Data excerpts
* BEGIN *

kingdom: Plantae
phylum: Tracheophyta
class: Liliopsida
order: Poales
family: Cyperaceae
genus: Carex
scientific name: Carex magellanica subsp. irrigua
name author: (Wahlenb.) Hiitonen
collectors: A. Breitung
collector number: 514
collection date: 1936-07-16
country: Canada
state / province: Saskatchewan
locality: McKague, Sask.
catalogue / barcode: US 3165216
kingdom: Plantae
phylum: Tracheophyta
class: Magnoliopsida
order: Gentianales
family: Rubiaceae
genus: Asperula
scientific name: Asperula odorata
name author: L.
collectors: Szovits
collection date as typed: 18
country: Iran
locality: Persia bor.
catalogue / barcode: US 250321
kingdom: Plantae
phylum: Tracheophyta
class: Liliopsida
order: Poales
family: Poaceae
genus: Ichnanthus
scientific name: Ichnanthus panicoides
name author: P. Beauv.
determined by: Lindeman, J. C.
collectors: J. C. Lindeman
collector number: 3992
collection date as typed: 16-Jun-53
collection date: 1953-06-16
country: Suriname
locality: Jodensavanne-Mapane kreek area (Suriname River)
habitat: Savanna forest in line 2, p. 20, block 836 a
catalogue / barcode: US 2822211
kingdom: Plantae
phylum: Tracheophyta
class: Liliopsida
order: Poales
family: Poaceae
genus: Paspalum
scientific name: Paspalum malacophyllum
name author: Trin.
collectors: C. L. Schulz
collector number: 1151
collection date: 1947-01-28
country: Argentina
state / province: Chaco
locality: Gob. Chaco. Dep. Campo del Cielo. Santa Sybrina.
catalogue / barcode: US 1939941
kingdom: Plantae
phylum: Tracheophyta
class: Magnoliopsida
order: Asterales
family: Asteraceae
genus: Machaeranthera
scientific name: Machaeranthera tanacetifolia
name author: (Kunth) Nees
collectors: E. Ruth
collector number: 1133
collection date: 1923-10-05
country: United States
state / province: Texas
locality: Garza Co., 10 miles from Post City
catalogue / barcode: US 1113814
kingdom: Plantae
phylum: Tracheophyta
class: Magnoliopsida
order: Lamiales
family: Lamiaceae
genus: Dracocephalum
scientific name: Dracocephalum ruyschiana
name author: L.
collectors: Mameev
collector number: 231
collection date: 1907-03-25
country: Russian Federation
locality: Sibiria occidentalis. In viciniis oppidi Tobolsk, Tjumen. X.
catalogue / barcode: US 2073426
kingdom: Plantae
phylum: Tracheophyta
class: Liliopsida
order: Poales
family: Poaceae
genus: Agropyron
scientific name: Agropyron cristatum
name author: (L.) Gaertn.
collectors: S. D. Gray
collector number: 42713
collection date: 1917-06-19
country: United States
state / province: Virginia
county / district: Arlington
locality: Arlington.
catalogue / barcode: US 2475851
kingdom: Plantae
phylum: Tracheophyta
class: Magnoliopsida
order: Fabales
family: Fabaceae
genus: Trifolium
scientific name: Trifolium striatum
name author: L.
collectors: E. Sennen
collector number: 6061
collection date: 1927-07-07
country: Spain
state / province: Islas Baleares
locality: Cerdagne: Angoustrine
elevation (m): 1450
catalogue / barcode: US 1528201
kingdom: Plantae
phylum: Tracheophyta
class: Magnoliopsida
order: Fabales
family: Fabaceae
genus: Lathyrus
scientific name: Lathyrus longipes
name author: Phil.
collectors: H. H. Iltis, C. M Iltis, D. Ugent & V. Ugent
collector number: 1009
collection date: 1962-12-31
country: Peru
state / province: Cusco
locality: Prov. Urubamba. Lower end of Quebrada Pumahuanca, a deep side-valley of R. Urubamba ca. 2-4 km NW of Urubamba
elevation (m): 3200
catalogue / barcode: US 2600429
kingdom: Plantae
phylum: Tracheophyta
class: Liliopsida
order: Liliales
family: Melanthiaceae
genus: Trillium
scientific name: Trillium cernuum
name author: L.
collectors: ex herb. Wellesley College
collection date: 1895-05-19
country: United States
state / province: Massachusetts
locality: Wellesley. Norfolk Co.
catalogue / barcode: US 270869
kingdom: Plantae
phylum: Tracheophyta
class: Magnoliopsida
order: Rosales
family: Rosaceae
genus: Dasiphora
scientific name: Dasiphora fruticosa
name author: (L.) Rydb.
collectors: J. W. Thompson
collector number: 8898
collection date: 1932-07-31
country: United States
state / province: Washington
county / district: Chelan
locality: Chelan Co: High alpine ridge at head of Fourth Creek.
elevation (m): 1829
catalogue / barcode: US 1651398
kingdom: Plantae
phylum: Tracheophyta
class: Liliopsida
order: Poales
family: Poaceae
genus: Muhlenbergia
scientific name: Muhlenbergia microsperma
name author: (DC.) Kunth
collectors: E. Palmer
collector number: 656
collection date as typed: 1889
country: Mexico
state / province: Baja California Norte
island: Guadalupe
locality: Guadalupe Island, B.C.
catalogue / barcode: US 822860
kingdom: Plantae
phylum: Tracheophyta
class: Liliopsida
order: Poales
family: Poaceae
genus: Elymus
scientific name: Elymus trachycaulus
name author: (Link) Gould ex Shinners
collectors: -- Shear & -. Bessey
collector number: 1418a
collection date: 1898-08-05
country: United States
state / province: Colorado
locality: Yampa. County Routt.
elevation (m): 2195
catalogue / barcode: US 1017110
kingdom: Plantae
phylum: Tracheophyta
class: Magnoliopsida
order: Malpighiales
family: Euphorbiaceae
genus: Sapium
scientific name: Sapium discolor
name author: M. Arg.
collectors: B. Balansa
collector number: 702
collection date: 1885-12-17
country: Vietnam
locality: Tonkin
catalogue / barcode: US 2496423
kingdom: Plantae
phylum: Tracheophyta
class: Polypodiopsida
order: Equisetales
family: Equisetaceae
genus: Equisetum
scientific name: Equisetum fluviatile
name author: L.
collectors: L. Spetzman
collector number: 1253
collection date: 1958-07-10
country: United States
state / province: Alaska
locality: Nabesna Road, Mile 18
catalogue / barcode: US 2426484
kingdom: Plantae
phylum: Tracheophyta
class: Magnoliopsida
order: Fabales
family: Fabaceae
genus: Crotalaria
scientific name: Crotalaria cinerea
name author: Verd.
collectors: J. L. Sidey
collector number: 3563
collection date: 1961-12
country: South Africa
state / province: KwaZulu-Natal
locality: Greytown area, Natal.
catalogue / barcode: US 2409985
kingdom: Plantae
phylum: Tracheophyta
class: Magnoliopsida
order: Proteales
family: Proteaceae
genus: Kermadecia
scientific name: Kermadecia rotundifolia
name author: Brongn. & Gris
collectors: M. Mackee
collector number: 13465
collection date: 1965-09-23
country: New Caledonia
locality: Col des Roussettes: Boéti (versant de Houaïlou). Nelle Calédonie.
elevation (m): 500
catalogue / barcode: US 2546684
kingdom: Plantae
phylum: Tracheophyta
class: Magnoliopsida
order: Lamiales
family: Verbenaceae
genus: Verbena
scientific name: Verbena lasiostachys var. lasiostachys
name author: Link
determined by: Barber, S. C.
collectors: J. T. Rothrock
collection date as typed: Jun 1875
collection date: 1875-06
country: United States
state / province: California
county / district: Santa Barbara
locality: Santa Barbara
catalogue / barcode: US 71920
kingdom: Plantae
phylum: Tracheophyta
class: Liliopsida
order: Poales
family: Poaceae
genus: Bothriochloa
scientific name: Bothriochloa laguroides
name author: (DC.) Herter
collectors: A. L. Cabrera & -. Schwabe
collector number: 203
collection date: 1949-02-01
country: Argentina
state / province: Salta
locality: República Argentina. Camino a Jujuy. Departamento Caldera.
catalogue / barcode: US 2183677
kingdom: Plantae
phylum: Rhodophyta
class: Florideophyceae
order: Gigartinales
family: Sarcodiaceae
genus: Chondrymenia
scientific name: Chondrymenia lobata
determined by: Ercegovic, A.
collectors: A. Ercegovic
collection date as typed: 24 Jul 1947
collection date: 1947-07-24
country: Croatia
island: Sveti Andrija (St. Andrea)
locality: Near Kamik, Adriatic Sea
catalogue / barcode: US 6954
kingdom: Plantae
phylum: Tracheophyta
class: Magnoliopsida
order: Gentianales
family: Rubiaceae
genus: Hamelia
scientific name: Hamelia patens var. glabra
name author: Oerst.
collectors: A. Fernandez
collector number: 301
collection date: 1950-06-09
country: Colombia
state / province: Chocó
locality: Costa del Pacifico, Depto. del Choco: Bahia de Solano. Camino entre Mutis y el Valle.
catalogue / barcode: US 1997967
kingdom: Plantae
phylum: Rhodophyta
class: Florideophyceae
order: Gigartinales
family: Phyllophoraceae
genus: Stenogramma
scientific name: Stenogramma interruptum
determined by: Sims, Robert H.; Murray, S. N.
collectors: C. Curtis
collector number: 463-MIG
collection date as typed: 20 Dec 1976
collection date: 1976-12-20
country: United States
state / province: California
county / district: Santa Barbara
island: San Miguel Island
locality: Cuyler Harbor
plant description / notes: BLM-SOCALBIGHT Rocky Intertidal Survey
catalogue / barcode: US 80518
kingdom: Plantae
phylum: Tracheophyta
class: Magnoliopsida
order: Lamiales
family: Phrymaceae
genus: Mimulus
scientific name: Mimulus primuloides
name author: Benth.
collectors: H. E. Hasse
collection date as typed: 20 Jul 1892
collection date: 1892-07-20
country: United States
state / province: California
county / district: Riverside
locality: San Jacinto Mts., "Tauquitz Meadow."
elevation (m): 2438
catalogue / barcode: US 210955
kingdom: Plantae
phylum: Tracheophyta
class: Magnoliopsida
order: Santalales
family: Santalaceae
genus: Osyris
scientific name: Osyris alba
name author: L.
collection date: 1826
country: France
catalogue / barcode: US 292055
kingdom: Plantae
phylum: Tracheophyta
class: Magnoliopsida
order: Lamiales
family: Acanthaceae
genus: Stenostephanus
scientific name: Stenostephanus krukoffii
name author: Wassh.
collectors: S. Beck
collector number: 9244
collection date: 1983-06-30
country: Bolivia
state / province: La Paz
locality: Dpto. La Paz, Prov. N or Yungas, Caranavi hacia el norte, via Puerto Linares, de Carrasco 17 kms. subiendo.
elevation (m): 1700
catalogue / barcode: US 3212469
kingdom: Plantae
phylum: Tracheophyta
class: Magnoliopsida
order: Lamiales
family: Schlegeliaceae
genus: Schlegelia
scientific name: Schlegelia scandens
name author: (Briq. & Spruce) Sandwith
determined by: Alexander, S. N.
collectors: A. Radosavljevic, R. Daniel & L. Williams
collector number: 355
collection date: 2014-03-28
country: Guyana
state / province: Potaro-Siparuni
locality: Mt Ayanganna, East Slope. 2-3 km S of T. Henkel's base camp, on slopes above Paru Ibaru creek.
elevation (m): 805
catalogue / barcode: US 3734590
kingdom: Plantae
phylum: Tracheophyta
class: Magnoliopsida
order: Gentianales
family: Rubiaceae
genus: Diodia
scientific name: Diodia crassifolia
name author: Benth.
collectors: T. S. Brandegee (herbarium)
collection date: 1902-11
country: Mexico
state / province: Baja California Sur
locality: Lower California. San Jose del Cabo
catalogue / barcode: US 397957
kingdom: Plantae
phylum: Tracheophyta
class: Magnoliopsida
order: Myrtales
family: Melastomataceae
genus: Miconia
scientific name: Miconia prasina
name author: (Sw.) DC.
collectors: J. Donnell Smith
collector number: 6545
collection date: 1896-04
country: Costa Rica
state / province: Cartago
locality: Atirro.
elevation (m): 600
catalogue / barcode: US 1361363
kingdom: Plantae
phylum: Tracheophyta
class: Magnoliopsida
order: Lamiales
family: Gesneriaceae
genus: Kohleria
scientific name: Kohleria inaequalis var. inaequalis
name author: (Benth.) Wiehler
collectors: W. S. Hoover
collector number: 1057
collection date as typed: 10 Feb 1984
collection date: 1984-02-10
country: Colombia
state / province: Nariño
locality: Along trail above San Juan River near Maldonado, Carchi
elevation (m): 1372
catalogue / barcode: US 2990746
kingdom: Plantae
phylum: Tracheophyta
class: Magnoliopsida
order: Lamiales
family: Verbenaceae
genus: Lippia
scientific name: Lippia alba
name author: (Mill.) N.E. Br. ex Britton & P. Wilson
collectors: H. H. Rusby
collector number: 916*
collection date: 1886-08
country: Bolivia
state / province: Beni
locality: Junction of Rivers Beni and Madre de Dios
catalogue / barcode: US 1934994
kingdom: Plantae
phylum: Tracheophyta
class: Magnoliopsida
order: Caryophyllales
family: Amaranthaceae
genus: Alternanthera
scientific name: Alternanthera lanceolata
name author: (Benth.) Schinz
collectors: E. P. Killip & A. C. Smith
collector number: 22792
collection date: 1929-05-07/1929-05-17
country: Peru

* END *

What the exercise asks | Please print the material from its first line up to and including the line that contains "locality: Gob. Chaco.".

The result |
kingdom: Plantae
phylum: Tracheophyta
class: Liliopsida
order: Poales
family: Cyperaceae
genus: Carex
scientific name: Carex magellanica subsp. irrigua
name author: (Wahlenb.) Hiitonen
collectors: A. Breitung
collector number: 514
collection date: 1936-07-16
country: Canada
state / province: Saskatchewan
locality: McKague, Sask.
catalogue / barcode: US 3165216
kingdom: Plantae
phylum: Tracheophyta
class: Magnoliopsida
order: Gentianales
family: Rubiaceae
genus: Asperula
scientific name: Asperula odorata
name author: L.
collectors: Szovits
collection date as typed: 18
country: Iran
locality: Persia bor.
catalogue / barcode: US 250321
kingdom: Plantae
phylum: Tracheophyta
class: Liliopsida
order: Poales
family: Poaceae
genus: Ichnanthus
scientific name: Ichnanthus panicoides
name author: P. Beauv.
determined by: Lindeman, J. C.
collectors: J. C. Lindeman
collector number: 3992
collection date as typed: 16-Jun-53
collection date: 1953-06-16
country: Suriname
locality: Jodensavanne-Mapane kreek area (Suriname River)
habitat: Savanna forest in line 2, p. 20, block 836 a
catalogue / barcode: US 2822211
kingdom: Plantae
phylum: Tracheophyta
class: Liliopsida
order: Poales
family: Poaceae
genus: Paspalum
scientific name: Paspalum malacophyllum
name author: Trin.
collectors: C. L. Schulz
collector number: 1151
collection date: 1947-01-28
country: Argentina
state / province: Chaco
locality: Gob. Chaco. Dep. Campo del Cielo. Santa Sybrina.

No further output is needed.